Required work — In the entries below, find every line with the string "fBSlerp" and copy it.

::::

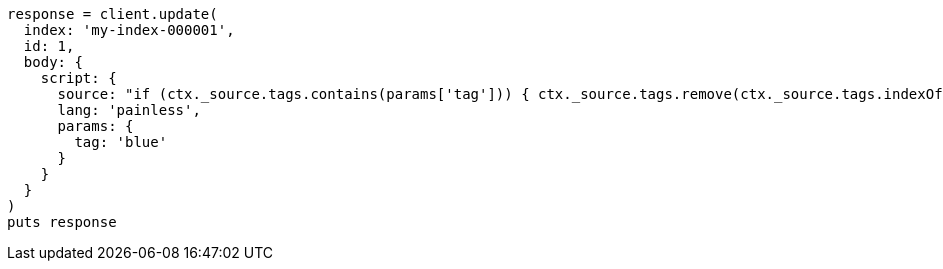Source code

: [source, ruby]
----
response = client.update(
  index: 'my-index-000001',
  id: 1,
  body: {
    script: {
      source: "if (ctx._source.tags.contains(params['tag'])) { ctx._source.tags.remove(ctx._source.tags.indexOf(params['tag'])) }",
      lang: 'painless',
      params: {
        tag: 'blue'
      }
    }
  }
)
puts response
----

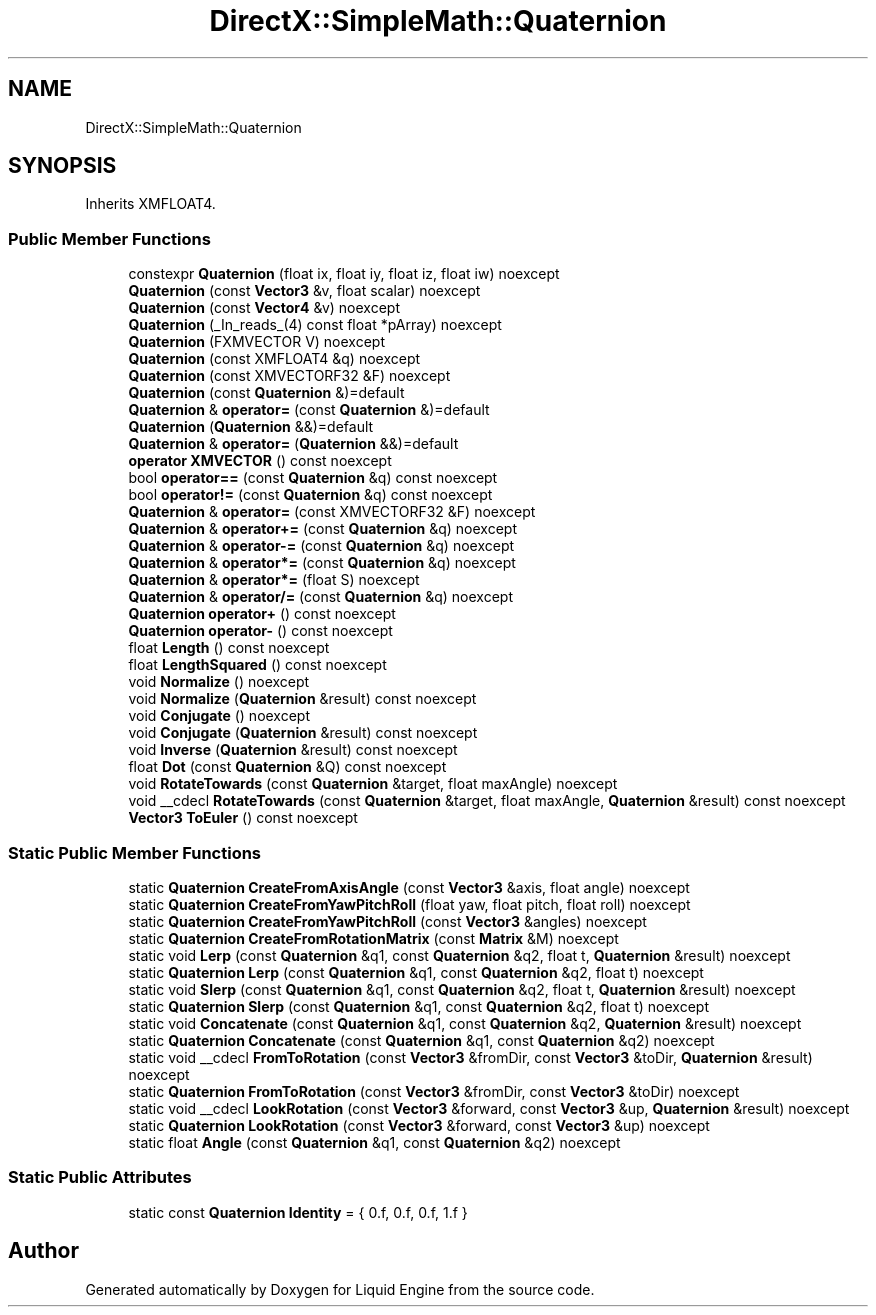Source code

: .TH "DirectX::SimpleMath::Quaternion" 3 "Fri Aug 11 2023" "Liquid Engine" \" -*- nroff -*-
.ad l
.nh
.SH NAME
DirectX::SimpleMath::Quaternion
.SH SYNOPSIS
.br
.PP
.PP
Inherits XMFLOAT4\&.
.SS "Public Member Functions"

.in +1c
.ti -1c
.RI "constexpr \fBQuaternion\fP (float ix, float iy, float iz, float iw) noexcept"
.br
.ti -1c
.RI "\fBQuaternion\fP (const \fBVector3\fP &v, float scalar) noexcept"
.br
.ti -1c
.RI "\fBQuaternion\fP (const \fBVector4\fP &v) noexcept"
.br
.ti -1c
.RI "\fBQuaternion\fP (_In_reads_(4) const float *pArray) noexcept"
.br
.ti -1c
.RI "\fBQuaternion\fP (FXMVECTOR V) noexcept"
.br
.ti -1c
.RI "\fBQuaternion\fP (const XMFLOAT4 &q) noexcept"
.br
.ti -1c
.RI "\fBQuaternion\fP (const XMVECTORF32 &F) noexcept"
.br
.ti -1c
.RI "\fBQuaternion\fP (const \fBQuaternion\fP &)=default"
.br
.ti -1c
.RI "\fBQuaternion\fP & \fBoperator=\fP (const \fBQuaternion\fP &)=default"
.br
.ti -1c
.RI "\fBQuaternion\fP (\fBQuaternion\fP &&)=default"
.br
.ti -1c
.RI "\fBQuaternion\fP & \fBoperator=\fP (\fBQuaternion\fP &&)=default"
.br
.ti -1c
.RI "\fBoperator XMVECTOR\fP () const noexcept"
.br
.ti -1c
.RI "bool \fBoperator==\fP (const \fBQuaternion\fP &q) const noexcept"
.br
.ti -1c
.RI "bool \fBoperator!=\fP (const \fBQuaternion\fP &q) const noexcept"
.br
.ti -1c
.RI "\fBQuaternion\fP & \fBoperator=\fP (const XMVECTORF32 &F) noexcept"
.br
.ti -1c
.RI "\fBQuaternion\fP & \fBoperator+=\fP (const \fBQuaternion\fP &q) noexcept"
.br
.ti -1c
.RI "\fBQuaternion\fP & \fBoperator\-=\fP (const \fBQuaternion\fP &q) noexcept"
.br
.ti -1c
.RI "\fBQuaternion\fP & \fBoperator*=\fP (const \fBQuaternion\fP &q) noexcept"
.br
.ti -1c
.RI "\fBQuaternion\fP & \fBoperator*=\fP (float S) noexcept"
.br
.ti -1c
.RI "\fBQuaternion\fP & \fBoperator/=\fP (const \fBQuaternion\fP &q) noexcept"
.br
.ti -1c
.RI "\fBQuaternion\fP \fBoperator+\fP () const noexcept"
.br
.ti -1c
.RI "\fBQuaternion\fP \fBoperator\-\fP () const noexcept"
.br
.ti -1c
.RI "float \fBLength\fP () const noexcept"
.br
.ti -1c
.RI "float \fBLengthSquared\fP () const noexcept"
.br
.ti -1c
.RI "void \fBNormalize\fP () noexcept"
.br
.ti -1c
.RI "void \fBNormalize\fP (\fBQuaternion\fP &result) const noexcept"
.br
.ti -1c
.RI "void \fBConjugate\fP () noexcept"
.br
.ti -1c
.RI "void \fBConjugate\fP (\fBQuaternion\fP &result) const noexcept"
.br
.ti -1c
.RI "void \fBInverse\fP (\fBQuaternion\fP &result) const noexcept"
.br
.ti -1c
.RI "float \fBDot\fP (const \fBQuaternion\fP &Q) const noexcept"
.br
.ti -1c
.RI "void \fBRotateTowards\fP (const \fBQuaternion\fP &target, float maxAngle) noexcept"
.br
.ti -1c
.RI "void __cdecl \fBRotateTowards\fP (const \fBQuaternion\fP &target, float maxAngle, \fBQuaternion\fP &result) const noexcept"
.br
.ti -1c
.RI "\fBVector3\fP \fBToEuler\fP () const noexcept"
.br
.in -1c
.SS "Static Public Member Functions"

.in +1c
.ti -1c
.RI "static \fBQuaternion\fP \fBCreateFromAxisAngle\fP (const \fBVector3\fP &axis, float angle) noexcept"
.br
.ti -1c
.RI "static \fBQuaternion\fP \fBCreateFromYawPitchRoll\fP (float yaw, float pitch, float roll) noexcept"
.br
.ti -1c
.RI "static \fBQuaternion\fP \fBCreateFromYawPitchRoll\fP (const \fBVector3\fP &angles) noexcept"
.br
.ti -1c
.RI "static \fBQuaternion\fP \fBCreateFromRotationMatrix\fP (const \fBMatrix\fP &M) noexcept"
.br
.ti -1c
.RI "static void \fBLerp\fP (const \fBQuaternion\fP &q1, const \fBQuaternion\fP &q2, float t, \fBQuaternion\fP &result) noexcept"
.br
.ti -1c
.RI "static \fBQuaternion\fP \fBLerp\fP (const \fBQuaternion\fP &q1, const \fBQuaternion\fP &q2, float t) noexcept"
.br
.ti -1c
.RI "static void \fBSlerp\fP (const \fBQuaternion\fP &q1, const \fBQuaternion\fP &q2, float t, \fBQuaternion\fP &result) noexcept"
.br
.ti -1c
.RI "static \fBQuaternion\fP \fBSlerp\fP (const \fBQuaternion\fP &q1, const \fBQuaternion\fP &q2, float t) noexcept"
.br
.ti -1c
.RI "static void \fBConcatenate\fP (const \fBQuaternion\fP &q1, const \fBQuaternion\fP &q2, \fBQuaternion\fP &result) noexcept"
.br
.ti -1c
.RI "static \fBQuaternion\fP \fBConcatenate\fP (const \fBQuaternion\fP &q1, const \fBQuaternion\fP &q2) noexcept"
.br
.ti -1c
.RI "static void __cdecl \fBFromToRotation\fP (const \fBVector3\fP &fromDir, const \fBVector3\fP &toDir, \fBQuaternion\fP &result) noexcept"
.br
.ti -1c
.RI "static \fBQuaternion\fP \fBFromToRotation\fP (const \fBVector3\fP &fromDir, const \fBVector3\fP &toDir) noexcept"
.br
.ti -1c
.RI "static void __cdecl \fBLookRotation\fP (const \fBVector3\fP &forward, const \fBVector3\fP &up, \fBQuaternion\fP &result) noexcept"
.br
.ti -1c
.RI "static \fBQuaternion\fP \fBLookRotation\fP (const \fBVector3\fP &forward, const \fBVector3\fP &up) noexcept"
.br
.ti -1c
.RI "static float \fBAngle\fP (const \fBQuaternion\fP &q1, const \fBQuaternion\fP &q2) noexcept"
.br
.in -1c
.SS "Static Public Attributes"

.in +1c
.ti -1c
.RI "static const \fBQuaternion\fP \fBIdentity\fP = { 0\&.f, 0\&.f, 0\&.f, 1\&.f }"
.br
.in -1c

.SH "Author"
.PP 
Generated automatically by Doxygen for Liquid Engine from the source code\&.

::::

Result —
.RI "static void \fBSlerp\fP (const \fBQuaternion\fP &q1, const \fBQuaternion\fP &q2, float t, \fBQuaternion\fP &result) noexcept"
.RI "static \fBQuaternion\fP \fBSlerp\fP (const \fBQuaternion\fP &q1, const \fBQuaternion\fP &q2, float t) noexcept"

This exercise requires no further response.